The use of Slackline rehabilitation training can provide significant increases in activation and recruitment of the quadriceps for composite-chain exercises in the clinical setting. This activation occurs spontaneously at significantly lower levels of perceived exertion. This spontaneous quadriceps activation in a selective and simple manner is a valuable adjunct exercise for lower limb rehabilitation programmes. This is of particular relevance for the outpatient setting and circumstances where the quadriceps is inhibited and activation is required.

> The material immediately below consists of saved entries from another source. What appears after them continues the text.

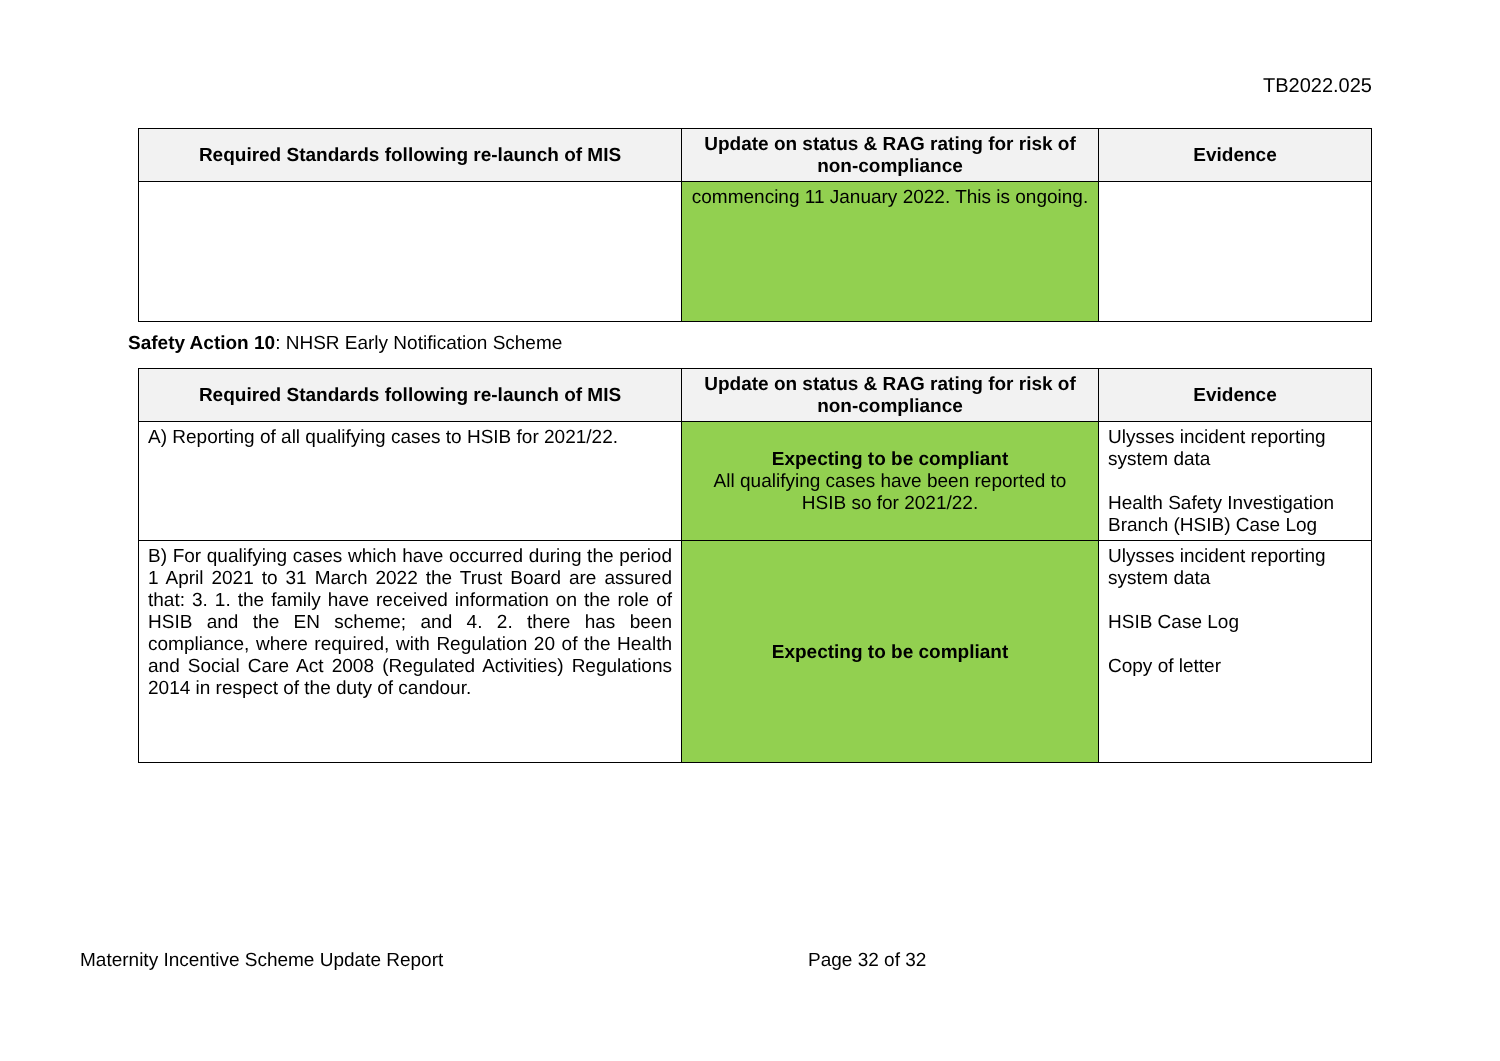TB2022.025
| Required Standards following re-launch of MIS | Update on status & RAG rating for risk of non-compliance | Evidence |
| --- | --- | --- |
| | commencing 11 January 2022. This is ongoing. | |
Safety Action 10: NHSR Early Notification Scheme
| Required Standards following re-launch of MIS | Update on status & RAG rating for risk of non-compliance | Evidence |
| --- | --- | --- |
| A) Reporting of all qualifying cases to HSIB for 2021/22. | Expecting to be compliant All qualifying cases have been reported to HSIB so for 2021/22. | Ulysses incident reporting system data Health Safety Investigation Branch (HSIB) Case Log |
| B) For qualifying cases which have occurred during the period 1 April 2021 to 31 March 2022 the Trust Board are assured that: 3. 1. the family have received information on the role of HSIB and the EN scheme; and 4. 2. there has been compliance, where required, with Regulation 20 of the Health and Social Care Act 2008 (Regulated Activities) Regulations 2014 in respect of the duty of candour. | Expecting to be compliant | Ulysses incident reporting system data HSIB Case Log Copy of letter |
Maternity Incentive Scheme Update Report
Page 32 of 32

Effects of 4-week slackline training on lower limb joint motion and muscle activation

OBJECTIVES

To investigate the effects of four weeks of slacklining on lower limb kinematics and muscle activity following a slip of the upright stance.

DESIGN

A randomized, gender matched study.

METHODS

Twenty-four young healthy adults participated in the study and were assigned to either a training or a control group. The training group completed a 4-week training program on slacklines, while the control group received no slackline training. Before and after training, participants performed single leg standing tasks on a moveable platform. During medio-lateral platform perturbation, platform displacement, lower limb joint motion (ankle, knee and hip) and surface electromyography (EMG) measurements from six lower limb muscles were recorded.

RESULTS

In the training group, a decrease in platform mean and maximum velocity (all p<0.05) was detected, but no changes were observed for the release time and maximum deflection (all p>0.05) of the platform. Regarding lower limb kinematics, a reduced corrective action was detected in the knee joint (p<0.05), whereas only a trend towards a decrease could be observed in the ankle joint (p<0.1). EMG data revealed an enhanced activation of the rectus femoris (p<0.05), as well as a trend to increased rectus femoris to biceps femoris co-activation (p=0.06) in the preparatory phase for training group.

CONCLUSIONS

The data strongly support that slacklining can improve postural control and enhance functional knee joint stability, which seems to be induced by enhanced preparatory muscle activation of the rectus femoris.